> Explore o material
**a.** Segundo o texto sobre a força-tarefa de militares no INSS, qual é o custo total estimado pela Secretaria de Previdência?
**b.** Prossiga com o texto sobre a força-tarefa de militares no INSS, começando logo após o último parágrafo.

> Texto para análise
/---

Com a força-tarefa composta pelos militares, a Secretaria de Previdência estima um custo extra de R$ 14,5 milhões por mês, durante nove meses – o que daria um total de R$ 130,5 milhões. Segundo o governo, eles devem exercer atividades como organização, triagem, emissão de senhas e extratos, recepção e digitalização de documentos.
Bramante, do IBDP, lembra que a análise de processos de aposentadoria e de concessão de benefícios é complexa e não se pode esperar que os militares temporários assumam essa responsabilidade. “Mesmo para atividades mais simples, de atendimento no balcão, é complicado ter pessoas sem treinamento. Com a reforma da Previdência, muitos contribuintes têm ido às agências para entender as novas regras e precisam de orientação especializada.”
Até a primeira metade do ano passado, pouco mais de 10% dos servidores analisavam os pedidos. O governo quer liberar 2,1 mil para reforçar as análises.
Funcionário do INSS há 26 anos, Moacir Lopes, que também é diretor da Fenasps (federação que representa os servidores), lembra que o déficit estimado no passado era de 16 mil servidores e que o último concurso foi feito há quatro anos.
“O INSS entrou numa espiral de inoperância e agora o governo quer colocar militares para executarem um trabalho para o qual não foram treinados para fazer. Por que não contratar servidores aposentados do próprio INSS, de forma emergencial?”, questiona Lopes.
Na última sexta-feira, 17, o Ministério Público junto ao Tribunal de Contas da União (TCU) ingressou com pedido de medida para suspender o recrutamento dos militares, argumentando que a medida viola a Constituição, ao prever contratação de uma carreira específica e sem realização de concurso público.
Segundo a Secretaria de Previdência, a seleção dos militares demanda um decreto presidencial e uma portaria ministerial e não há previsão legal para convocar servidores aposentados do próprio INSS. A autarquia também afirma que os seus sistemas começaram a ser atualizados em agosto do ano passado e que mais da metade deles já está atualizada.

\---

Registros de uma coleção:
/---

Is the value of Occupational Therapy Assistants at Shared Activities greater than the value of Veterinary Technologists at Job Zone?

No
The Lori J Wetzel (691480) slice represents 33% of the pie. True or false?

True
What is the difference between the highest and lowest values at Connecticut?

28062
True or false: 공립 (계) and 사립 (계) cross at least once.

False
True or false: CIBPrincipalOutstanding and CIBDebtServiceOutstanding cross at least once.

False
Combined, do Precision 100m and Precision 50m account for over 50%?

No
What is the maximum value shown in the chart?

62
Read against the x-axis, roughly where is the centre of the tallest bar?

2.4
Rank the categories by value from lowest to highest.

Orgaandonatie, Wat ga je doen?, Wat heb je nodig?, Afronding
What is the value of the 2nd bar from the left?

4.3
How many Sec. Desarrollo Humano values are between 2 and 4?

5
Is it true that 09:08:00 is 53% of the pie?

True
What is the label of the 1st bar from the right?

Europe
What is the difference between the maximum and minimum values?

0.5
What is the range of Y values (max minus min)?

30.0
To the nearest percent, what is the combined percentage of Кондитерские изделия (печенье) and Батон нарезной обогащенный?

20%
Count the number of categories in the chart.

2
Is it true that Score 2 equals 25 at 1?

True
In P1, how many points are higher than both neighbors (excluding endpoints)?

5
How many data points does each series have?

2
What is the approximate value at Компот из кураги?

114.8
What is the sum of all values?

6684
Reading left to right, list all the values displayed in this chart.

\---

> Respostas das atividades
**a.** R$ 130,5 milhões, ou seja, R$ 14,5 milhões por mês durante nove meses.

**b.**
195 dias de espera
Na fila do INSS à espera de benefício, os brasileiros chegam a aguardar seis meses e meio até uma resposta do órgão. Enquanto isso, o dinheiro não pinga na conta – é só depois do sinal verde do governo que os valores atrasados são pagos, com correção monetária. A maior espera é de quem solicita o benefício assistencial voltado para idosos e pessoas com deficiência de baixa renda (o chamado BPC): são 195 dias, em média.
A fila de pedidos no INSS transbordou após a transformação digital do órgão, em 2018, que eliminou uma porteira anterior que represava os requerimentos: a necessidade de agendamento para ingressar com a solicitação do benefício.
Ao retirar essa trava, o governo recebeu uma enxurrada de solicitações e não teve braço suficiente para atender à demanda: até o primeiro semestre do ano passado, só 2,7 mil dos 23 mil servidores atuavam na análise dos pedidos, que no período oscilaram entre 700 mil a um milhão por mês. No segundo semestre, a atual gestão triplicou a mão de obra que faz a análise, mas a herança acumulada ficou.
A situação mais dramática foi observada em julho do ano passado, quando os pedidos acumulados beiravam os 2,4 milhões. No início deste ano, caíram a 1,9 milhão – mais de dois terços deles, porém, sem uma resposta há mais de 45 dias, prazo legal para o INSS dizer se concede ou não o benefício.
Por trás da fila, no entanto, a radiografia da espera é diversa. Enquanto quem pede, por exemplo, o auxílio-doença, espera em média 23 dias por uma resposta, há quem fique mais de seis meses sem uma posição do órgão oficial.
No caso das aposentadorias, o tempo médio de concessão é de 125 dias. No caso das pensões, a espera fica em torno de 86 dias. No salário-maternidade, a média é de 63 dias.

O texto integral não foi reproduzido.